» List of tasks
(1) In the passage on visualization tools for genetic programming, list each cue it proposes to investigate when stacking a model on top of itself.
(2) Pick up the passage on visualization tools for genetic programming after its final sentence and continue it.

» Supplied text
# # # # #

Visualisation tools are needed to supplement formal analysis of
genetic programming, to aid the understanding of evolutionary
techniques in particular and data analysis in general.  With a view to
building better algorithms, aiding data analysis and easing the
introduction of humans "in the loop" to interactively guide
GP. Allowing principled "steering" of evolutionary algorithms.

The project will demonstrate tools to study the object being evolved.
In the case of genetic programming this is the formulae or data model.
Typically in GP this is represented as a tree. Therefore existing graphical
tools to display trees will be enhanced to display

0. The syntax of the model
1. The operational semantics of the model
Including "fly through" the model with different compounds being
modelled using existing virtual reality tools eg based upon VRML.
Various flight paths will be offered, including following the data flow
through the model for a) a user specified chemical, b) average
behaviours across the training (or other) dataset.
In some applications it may be advantageous to also be able to display
c) the variability of the model across the dataset.

The use of stacking the model on top of itself, using colour,
intensity or depth clues will be investigated for iterative models and
for display of data flow across datasets.

2. Experiments will be made using different mechanisms to highlight
bottlenecks and regions of good or poor performance. Eg using colour,
size or texture of various icons. While sound offers another
dimension. The goal being, not only tools, but by concentrating upon
the human factors involved early on, we will ensure the tools will be
readily used by non-experts.

# # # # #

» Information shown
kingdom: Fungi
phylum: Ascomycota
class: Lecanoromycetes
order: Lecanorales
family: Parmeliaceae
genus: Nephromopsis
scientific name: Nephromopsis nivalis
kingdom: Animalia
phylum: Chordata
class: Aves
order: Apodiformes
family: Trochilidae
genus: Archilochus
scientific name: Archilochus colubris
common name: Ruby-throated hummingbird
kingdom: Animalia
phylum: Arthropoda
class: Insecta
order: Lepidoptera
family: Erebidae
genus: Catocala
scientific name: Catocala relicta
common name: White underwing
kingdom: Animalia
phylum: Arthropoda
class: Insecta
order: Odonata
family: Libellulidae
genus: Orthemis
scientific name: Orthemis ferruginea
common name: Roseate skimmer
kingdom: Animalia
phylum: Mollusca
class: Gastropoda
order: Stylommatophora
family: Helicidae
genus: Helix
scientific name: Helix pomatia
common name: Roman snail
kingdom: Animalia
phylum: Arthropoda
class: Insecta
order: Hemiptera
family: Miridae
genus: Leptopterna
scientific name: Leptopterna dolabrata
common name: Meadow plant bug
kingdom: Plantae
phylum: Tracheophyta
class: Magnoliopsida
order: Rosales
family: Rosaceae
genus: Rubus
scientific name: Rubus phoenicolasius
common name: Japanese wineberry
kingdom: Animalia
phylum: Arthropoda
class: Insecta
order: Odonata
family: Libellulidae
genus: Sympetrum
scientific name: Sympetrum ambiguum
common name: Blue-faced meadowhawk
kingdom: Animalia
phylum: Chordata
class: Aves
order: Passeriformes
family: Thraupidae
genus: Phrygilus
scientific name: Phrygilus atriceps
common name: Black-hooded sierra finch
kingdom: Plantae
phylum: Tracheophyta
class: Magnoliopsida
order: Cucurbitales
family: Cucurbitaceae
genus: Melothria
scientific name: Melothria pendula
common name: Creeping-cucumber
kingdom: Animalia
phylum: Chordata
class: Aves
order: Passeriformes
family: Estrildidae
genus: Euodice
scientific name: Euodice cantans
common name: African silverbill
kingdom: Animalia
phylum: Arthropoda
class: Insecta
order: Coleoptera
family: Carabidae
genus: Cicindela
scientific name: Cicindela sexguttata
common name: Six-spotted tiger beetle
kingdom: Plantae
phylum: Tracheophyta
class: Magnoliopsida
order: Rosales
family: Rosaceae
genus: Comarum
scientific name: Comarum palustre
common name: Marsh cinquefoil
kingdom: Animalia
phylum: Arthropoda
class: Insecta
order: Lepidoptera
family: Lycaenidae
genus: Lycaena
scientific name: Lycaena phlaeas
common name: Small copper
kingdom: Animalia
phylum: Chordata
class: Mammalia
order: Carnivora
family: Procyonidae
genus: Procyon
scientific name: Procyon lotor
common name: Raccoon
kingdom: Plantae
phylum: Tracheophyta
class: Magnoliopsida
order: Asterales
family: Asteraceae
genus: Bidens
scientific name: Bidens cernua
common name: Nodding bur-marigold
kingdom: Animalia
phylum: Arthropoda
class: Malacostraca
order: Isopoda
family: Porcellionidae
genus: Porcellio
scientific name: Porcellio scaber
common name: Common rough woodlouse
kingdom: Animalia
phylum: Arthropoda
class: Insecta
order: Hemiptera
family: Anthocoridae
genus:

# # # # #

» Numbered responses
(1) colour, intensity, depth

(2)
3. These represent investigations of data and models at one instance
during the evolutionary algorithm (ie at one instant in time).  They
and additional mechanisms will be used as aids to the analysis of the
evolutionary processes (ie improvement of the model) leading to
improved models. Of particular interest are the mechanisms leading to
the evolution of improvements over fitting and redundancy within
models.  Such an analysis tool may lead to better understanding and so
to improved evolutionary methods.

4. A common feature of evolutionary techniques is their use of a
population of models. Various untested assumptions about GA/GP
populations are common. Our techniques to display variation of model
behaviour across datasets and across time will be readily adapted to
display variation (and similarity) across the population. This will
cover the size of the models, their syntax and operational semantics,
degree of population convergence and variability. Tracking and
displaying genetic inheritance, particularly following the inheritance
of genes, their fitness, and their aggregations and disassociations by
genetic operations (crossover and mutation). This will be related to
modern schema fitness and effective fitness metrics [Langdon Poli, 2001],
genic variance and covariance [Price,1970] and testing
assumption of population variability and convergence.